Australia 88
Pakistan 148/3 (39.0 ov)
Pakistani cricket may have taken a beating over the last few years but their ability to put out a genuinely world-class pace attack in any circumstance remains unaffected. They've lost their last four Tests and have won only one of their last 18; their last series win came back in November 2006 but much of the blame can be put on a fragile batting line-up and poor catching.
But since last year, with the emergence of Mohammad Aamer and the return of Mohammad Asif combined with Umar Gul at first change, they have regularly been able to create openings in most Tests they have played. Though they've played only five Tests together so far, the trio has picked up 59 of the 83 wickets to have fallen in those games; at Lord's last week they took 15 of the 20 wickets.
Now they head to Headingley to try and prevent a 14th successive Test loss to Australia, a bilateral dominance unmatched in modern Test cricket. Though the ground is no longer the swing haven it was in the 80s, it still offers help to pace bowlers and much of Pakistan's hopes of avoiding a whitewash lie with the three.
Michael Holding, the former fast bowling great, was commentating during the first Test and was impressed by what he saw, in particular of the youngest of the three, Aamer. "The impressive thing about Aamer is the fact that at 18, he has the ability to move the ball in both directions without any noticeable change in action or delivery, yet has the control to adjust so easily to left- and right-handed batsmen," Holding told Cricinfo.
Aamer picked up four wickets in the first innings, but was more erratic in the second, when he went wicketless. "The pace that he generates is good and consistent," said Holding. "He is still a bit inexperienced as evidenced by his performance in the second innings when he started to experiment too much when he didn't pick up early wickets but time will cure that." Time is something Asif has served. Since his comeback to international cricket, following a virtual two-year absence on disciplinary grounds, Asif has picked up from almost precisely where he left off: he had 51 wickets in 11 Test at 23.13 until October 2007 and since then he has picked up 38 in 7 at 23.31. The strike-rates are marginally higher now, but the form has seen him shoot up to second place in the ICC rankings.

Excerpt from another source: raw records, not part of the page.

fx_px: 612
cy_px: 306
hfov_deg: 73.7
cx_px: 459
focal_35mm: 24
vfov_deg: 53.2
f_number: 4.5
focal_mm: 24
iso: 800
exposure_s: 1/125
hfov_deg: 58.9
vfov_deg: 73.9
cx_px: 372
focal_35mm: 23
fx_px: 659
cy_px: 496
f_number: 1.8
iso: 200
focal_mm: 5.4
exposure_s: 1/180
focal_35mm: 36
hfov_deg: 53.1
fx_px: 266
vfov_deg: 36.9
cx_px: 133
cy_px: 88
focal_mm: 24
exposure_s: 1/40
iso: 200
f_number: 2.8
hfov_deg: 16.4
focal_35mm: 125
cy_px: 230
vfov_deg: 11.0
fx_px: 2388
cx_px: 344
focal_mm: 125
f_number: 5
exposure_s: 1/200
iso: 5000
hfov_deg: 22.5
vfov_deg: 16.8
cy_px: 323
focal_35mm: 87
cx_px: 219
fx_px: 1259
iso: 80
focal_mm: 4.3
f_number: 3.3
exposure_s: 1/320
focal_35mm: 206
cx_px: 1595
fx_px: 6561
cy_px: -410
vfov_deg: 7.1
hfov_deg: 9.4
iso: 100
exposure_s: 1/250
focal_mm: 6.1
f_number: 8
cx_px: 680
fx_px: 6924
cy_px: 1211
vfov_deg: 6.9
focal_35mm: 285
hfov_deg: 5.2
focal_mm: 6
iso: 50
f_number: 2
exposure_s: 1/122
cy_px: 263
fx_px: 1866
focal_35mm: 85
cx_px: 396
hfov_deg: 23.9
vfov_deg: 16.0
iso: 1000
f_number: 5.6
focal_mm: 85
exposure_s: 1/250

Holding is impressed though he says the regular comparisons between Asif's style and Glenn McGrath are misplaced. "Asif has done well and in this Test [Lord's] and has been more consistent over both innings because he has been around a bit longer and has more experience," Holding said. "He has enough pace when he puts it in to be disconcerting and has very good control.

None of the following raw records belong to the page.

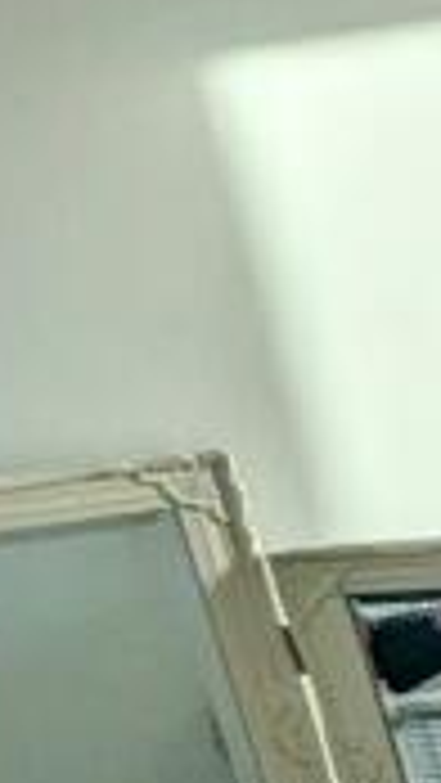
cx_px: 2246
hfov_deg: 6.2
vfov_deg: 20.2
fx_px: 2139
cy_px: 749
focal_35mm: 103
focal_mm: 2.35
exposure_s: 1/228
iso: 50
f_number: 2.2
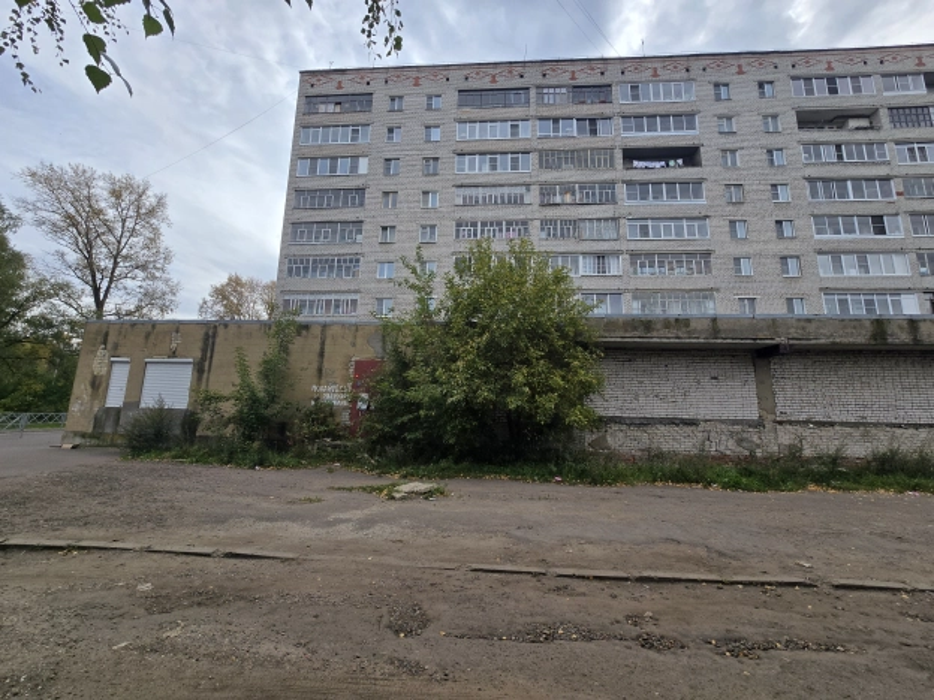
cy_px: 350
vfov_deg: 89.9
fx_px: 351
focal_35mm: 13
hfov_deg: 106.2
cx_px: 467
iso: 50
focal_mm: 2.2
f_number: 2.2
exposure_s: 1/1395
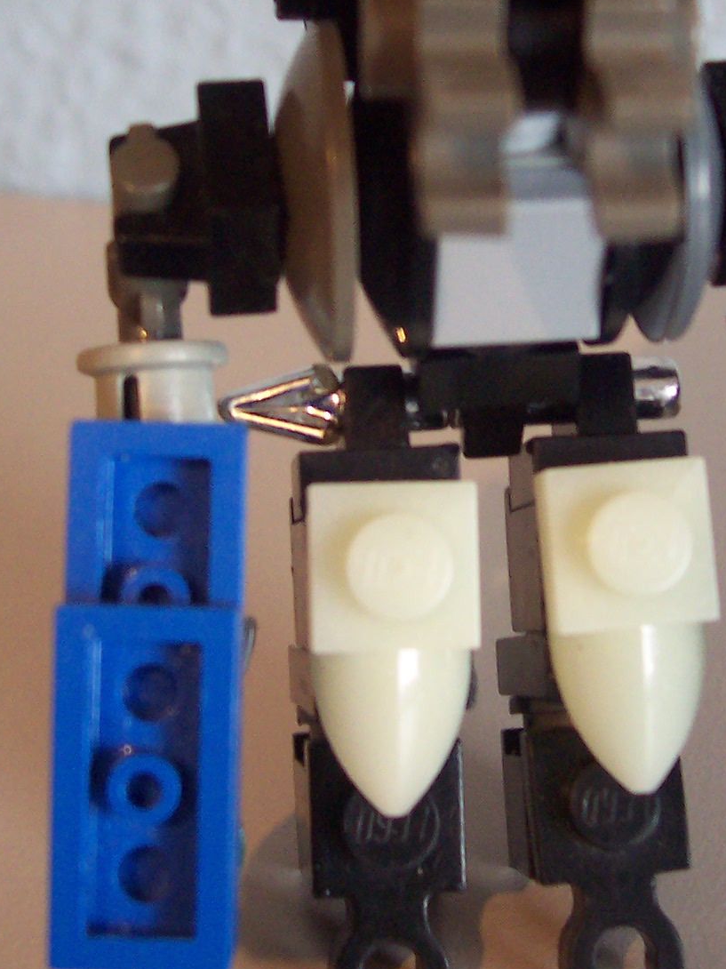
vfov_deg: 28.0
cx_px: 467
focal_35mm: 69
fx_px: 1930
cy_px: 348
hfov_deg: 21.2
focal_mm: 5.6
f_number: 2.8
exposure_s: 1/15
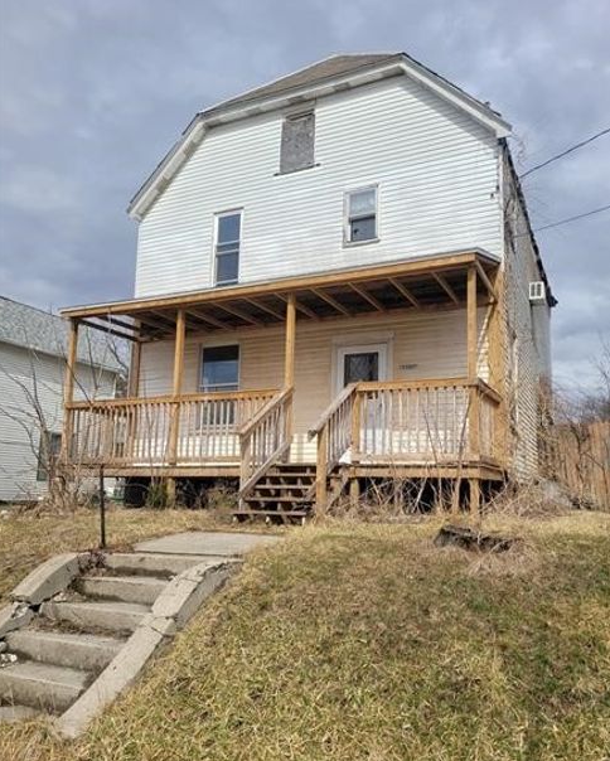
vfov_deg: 62.1
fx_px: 631
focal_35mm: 28
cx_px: 309
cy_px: 400
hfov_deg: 51.6
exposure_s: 1/3194
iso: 40
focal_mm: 5.4
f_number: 1.8
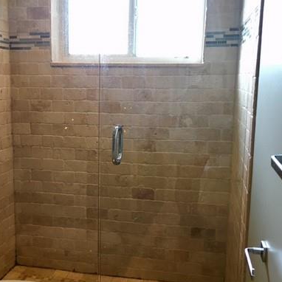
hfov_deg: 39.0
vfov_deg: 39.2
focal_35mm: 43
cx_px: 109
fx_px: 396
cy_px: 142
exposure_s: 1/30
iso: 125
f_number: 2.2
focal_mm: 4.15
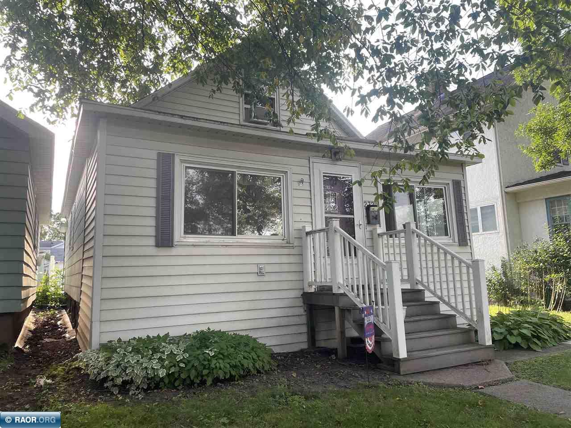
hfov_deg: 67.3
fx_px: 429
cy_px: 214
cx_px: 286
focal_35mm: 26
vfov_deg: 53.1
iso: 32
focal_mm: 4.2
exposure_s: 1/193
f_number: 1.6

"I wouldn't compare him with McGrath as I think there have been too many comparisons being made just because a bowler bowls medium pace and has good control. McGrath was taller and so able to get more bounce than most from closer to the batsman which makes a huge difference."
Gul's second-innings performance of 4-61 was arguably the most significant of the three for he has struggled to realign his strategy to Tests since becoming the game's leading Twenty20 fast bowler. Coach Waqar Younis highlighted a chink in the run-up during the Tests in Australia and Gul struggled at times with it during Lord's, bowling 12 no-balls in all. But he periodically relocated the lengths that made him such a Test prospect in his early years and the bounce and seam movement he generated from that troubled Australia, never more than in a fine second evening spell.
Holding warned, however, of the continuing impact the shortest form of the game will have on fast bowlers, a warning seconded by Imran Khan at the MCC's Cowdrey lecture. "I've always thought Gul was a good prospect. I don't watch that [Twenty20] format but it is obvious these days that fast bowlers will not last very long because of the amount of cricket they're being asked to play.
"They become medium-pacers at an early age, long before fast bowlers of the past because they just can't physically manage the workload. There is no way of managing the fast bowlers these days. It's just a fact that the amount of cricket they are being asked to play, they cannot last. Very soon, no one will bowl fast, they will all bowl at 80 odd miles an hour and try and last for a decade if possible."